## What is expected
Reproduce the entries below in full and without error.

--- START ---

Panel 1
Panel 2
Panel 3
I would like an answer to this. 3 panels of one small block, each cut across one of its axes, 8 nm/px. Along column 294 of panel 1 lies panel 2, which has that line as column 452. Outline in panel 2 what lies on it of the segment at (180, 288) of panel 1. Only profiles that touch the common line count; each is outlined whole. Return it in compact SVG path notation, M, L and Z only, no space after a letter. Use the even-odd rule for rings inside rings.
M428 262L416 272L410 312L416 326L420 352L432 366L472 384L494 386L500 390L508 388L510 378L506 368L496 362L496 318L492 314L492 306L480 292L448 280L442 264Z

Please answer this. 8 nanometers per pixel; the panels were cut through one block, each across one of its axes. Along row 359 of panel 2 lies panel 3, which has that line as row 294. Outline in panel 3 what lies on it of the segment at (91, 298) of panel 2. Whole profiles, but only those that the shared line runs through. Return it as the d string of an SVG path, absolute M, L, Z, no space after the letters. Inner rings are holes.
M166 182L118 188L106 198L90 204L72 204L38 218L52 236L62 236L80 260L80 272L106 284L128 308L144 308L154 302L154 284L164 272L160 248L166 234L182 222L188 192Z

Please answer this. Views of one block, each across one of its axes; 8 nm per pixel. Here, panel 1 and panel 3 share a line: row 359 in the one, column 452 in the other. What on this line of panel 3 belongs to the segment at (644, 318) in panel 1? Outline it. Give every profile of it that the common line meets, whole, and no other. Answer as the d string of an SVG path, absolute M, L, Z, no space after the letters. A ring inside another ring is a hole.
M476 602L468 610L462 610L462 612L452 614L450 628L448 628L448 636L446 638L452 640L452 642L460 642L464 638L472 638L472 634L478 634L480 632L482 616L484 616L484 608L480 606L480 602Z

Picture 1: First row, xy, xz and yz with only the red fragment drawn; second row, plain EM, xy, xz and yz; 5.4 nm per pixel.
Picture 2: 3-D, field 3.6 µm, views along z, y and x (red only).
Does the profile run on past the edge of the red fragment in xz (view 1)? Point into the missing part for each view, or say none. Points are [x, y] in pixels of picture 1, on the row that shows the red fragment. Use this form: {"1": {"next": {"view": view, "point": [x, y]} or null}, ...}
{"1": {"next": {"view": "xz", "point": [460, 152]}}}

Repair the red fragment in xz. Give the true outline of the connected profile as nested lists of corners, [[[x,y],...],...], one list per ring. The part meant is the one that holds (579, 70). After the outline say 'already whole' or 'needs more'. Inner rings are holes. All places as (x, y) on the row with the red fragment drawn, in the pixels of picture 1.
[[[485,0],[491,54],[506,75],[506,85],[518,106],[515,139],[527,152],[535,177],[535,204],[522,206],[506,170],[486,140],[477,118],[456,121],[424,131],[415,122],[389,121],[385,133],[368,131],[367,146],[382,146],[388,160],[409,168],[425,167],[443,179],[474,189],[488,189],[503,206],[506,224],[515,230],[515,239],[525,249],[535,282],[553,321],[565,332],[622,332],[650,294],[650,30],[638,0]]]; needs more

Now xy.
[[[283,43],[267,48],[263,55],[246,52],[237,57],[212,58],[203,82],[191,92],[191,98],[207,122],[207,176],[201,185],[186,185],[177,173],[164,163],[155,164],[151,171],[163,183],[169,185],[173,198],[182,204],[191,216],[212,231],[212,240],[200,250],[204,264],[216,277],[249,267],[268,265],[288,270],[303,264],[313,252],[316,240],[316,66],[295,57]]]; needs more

--- END ---

## Response to the task
Panel 1
Panel 2
Panel 3
I would like an answer to this. 3 panels of one small block, each cut across one of its axes, 8 nm/px. Along column 294 of panel 1 lies panel 2, which has that line as column 452. Outline in panel 2 what lies on it of the segment at (180, 288) of panel 1. Only profiles that touch the common line count; each is outlined whole. Return it in compact SVG path notation, M, L and Z only, no space after a letter. Use the even-odd rule for rings inside rings.
M428 262L416 272L410 312L416 326L420 352L432 366L472 384L494 386L500 390L508 388L510 378L506 368L496 362L496 318L492 314L492 306L480 292L448 280L442 264Z

Please answer this. 8 nanometers per pixel; the panels were cut through one block, each across one of its axes. Along row 359 of panel 2 lies panel 3, which has that line as row 294. Outline in panel 3 what lies on it of the segment at (91, 298) of panel 2. Whole profiles, but only those that the shared line runs through. Return it as the d string of an SVG path, absolute M, L, Z, no space after the letters. Inner rings are holes.
M166 182L118 188L106 198L90 204L72 204L38 218L52 236L62 236L80 260L80 272L106 284L128 308L144 308L154 302L154 284L164 272L160 248L166 234L182 222L188 192Z

Please answer this. Views of one block, each across one of its axes; 8 nm per pixel. Here, panel 1 and panel 3 share a line: row 359 in the one, column 452 in the other. What on this line of panel 3 belongs to the segment at (644, 318) in panel 1? Outline it. Give every profile of it that the common line meets, whole, and no other. Answer as the d string of an SVG path, absolute M, L, Z, no space after the letters. A ring inside another ring is a hole.
M476 602L468 610L462 610L462 612L452 614L450 628L448 628L448 636L446 638L452 640L452 642L460 642L464 638L472 638L472 634L478 634L480 632L482 616L484 616L484 608L480 606L480 602Z

Picture 1: First row, xy, xz and yz with only the red fragment drawn; second row, plain EM, xy, xz and yz; 5.4 nm per pixel.
Picture 2: 3-D, field 3.6 µm, views along z, y and x (red only).
Does the profile run on past the edge of the red fragment in xz (view 1)? Point into the missing part for each view, or say none. Points are [x, y] in pixels of picture 1, on the row that shows the red fragment. Use this form: {"1": {"next": {"view": view, "point": [x, y]} or null}, ...}
{"1": {"next": {"view": "xz", "point": [460, 152]}}}

Repair the red fragment in xz. Give the true outline of the connected profile as nested lists of corners, [[[x,y],...],...], one list per ring. The part meant is the one that holds (579, 70). After the outline say 'already whole' or 'needs more'. Inner rings are holes. All places as (x, y) on the row with the red fragment drawn, in the pixels of picture 1.
[[[485,0],[491,54],[506,75],[506,85],[518,106],[515,139],[527,152],[535,177],[535,204],[522,206],[506,170],[486,140],[477,118],[456,121],[424,131],[415,122],[389,121],[385,133],[368,131],[367,146],[382,146],[388,160],[409,168],[425,167],[443,179],[474,189],[488,189],[503,206],[506,224],[515,230],[515,239],[525,249],[535,282],[553,321],[565,332],[622,332],[650,294],[650,30],[638,0]]]; needs more

Now xy.
[[[283,43],[267,48],[263,55],[246,52],[237,57],[212,58],[203,82],[191,92],[191,98],[207,122],[207,176],[201,185],[186,185],[177,173],[164,163],[155,164],[151,171],[163,183],[169,185],[173,198],[182,204],[191,216],[212,231],[212,240],[200,250],[204,264],[216,277],[249,267],[268,265],[288,270],[303,264],[313,252],[316,240],[316,66],[295,57]]]; needs more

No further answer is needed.